Today we are approaching the fourth industrial revolution, witnessing the rise of AI (Artificial Intelligence) and automation. I believe this is the reason for our current craft revival: in a world more reliant than ever on digital and virtual elements, people want to reconnect with the physical realm. We are witnessing times of enormous change beyond our control, characterised by forces we don’t understand. Craft is something fundamental. It is an innately human expression. We find it comforting and reassuring.

Who are the exhibitors and what will they bring?
Every exhibitor is fascinating in their own right and I’ve so enjoyed getting to know them and their work, and finding out why what they do matters to them. There is a broad mix: Wakefield-based paper artist and illustrator Andy Singleton is showing beautiful poetic sculptures; Welsh sustainable denim-makers Hiut Denim are demonstrating how craft can economically and socially boost a community; Fox Umbrellas prove that making one thing better than anyone else translates into a global multi-generational business run from a small workshop on the outskirts of Croydon. Visitors will discover Freed of London ballet shoes in The Music Room, with portraits of their work, together with the component parts and a heap of finished slippers. Every single one of the 330,000 slippers made each year is handmade to fit a single foot.

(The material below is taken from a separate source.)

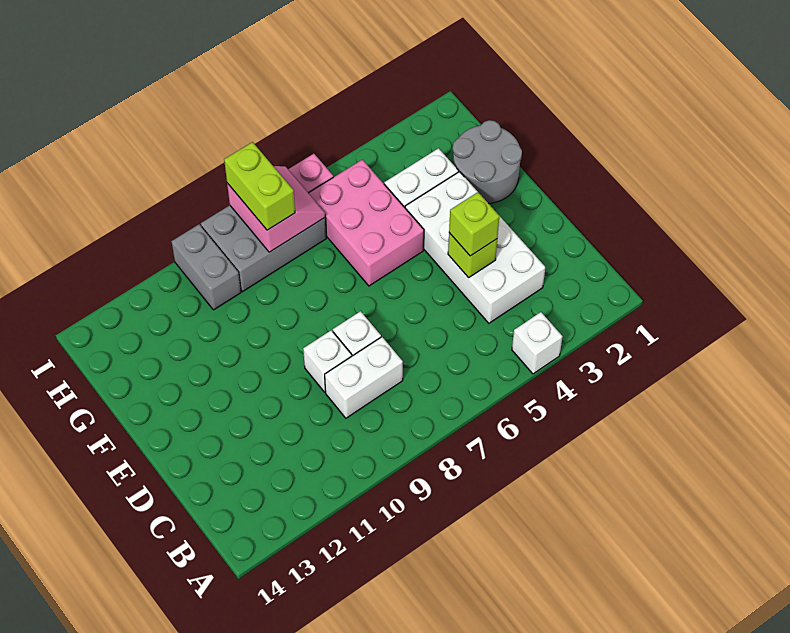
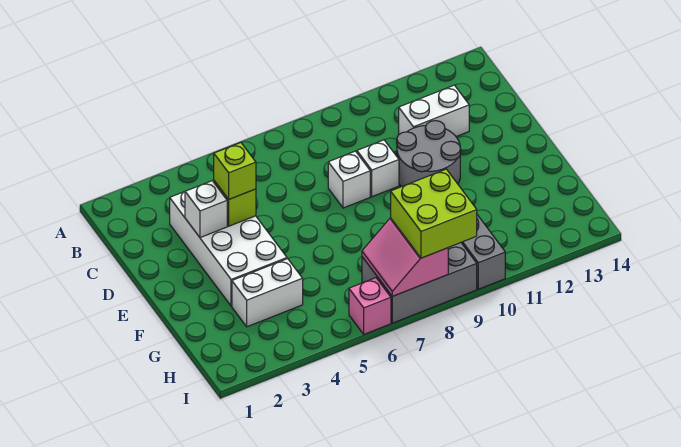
white 1x1 brick [512,312,563,374] -> white 1x1 brick moved to [185,181,227,238]
white 1x2 brick [325,337,403,418] -> white 1x2 brick moved to [399,85,469,137]
grey 2x2 round brick [453,120,522,203] -> grey 2x2 round brick moved to [397,121,461,187]
pink 2x3 brick [309,160,424,286] -> none
lime 1x2 brick [224,142,295,230] -> lime 2x2 brick [391,169,477,258]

The aim is to show beautiful, contemporary handcrafted objects, against a classic backdrop and to take the time to not only admire, but to probe, question and consider. Craft has a vital place in contemporary life – we want visitors to leave inspired by the many wonderful stories and delighted by the many objects we often take for granted that are the result of another human’s extraordinary knowledge, time, care and skill.

“Have nothing in your house that you do not know to be useful or believe to be beautiful”.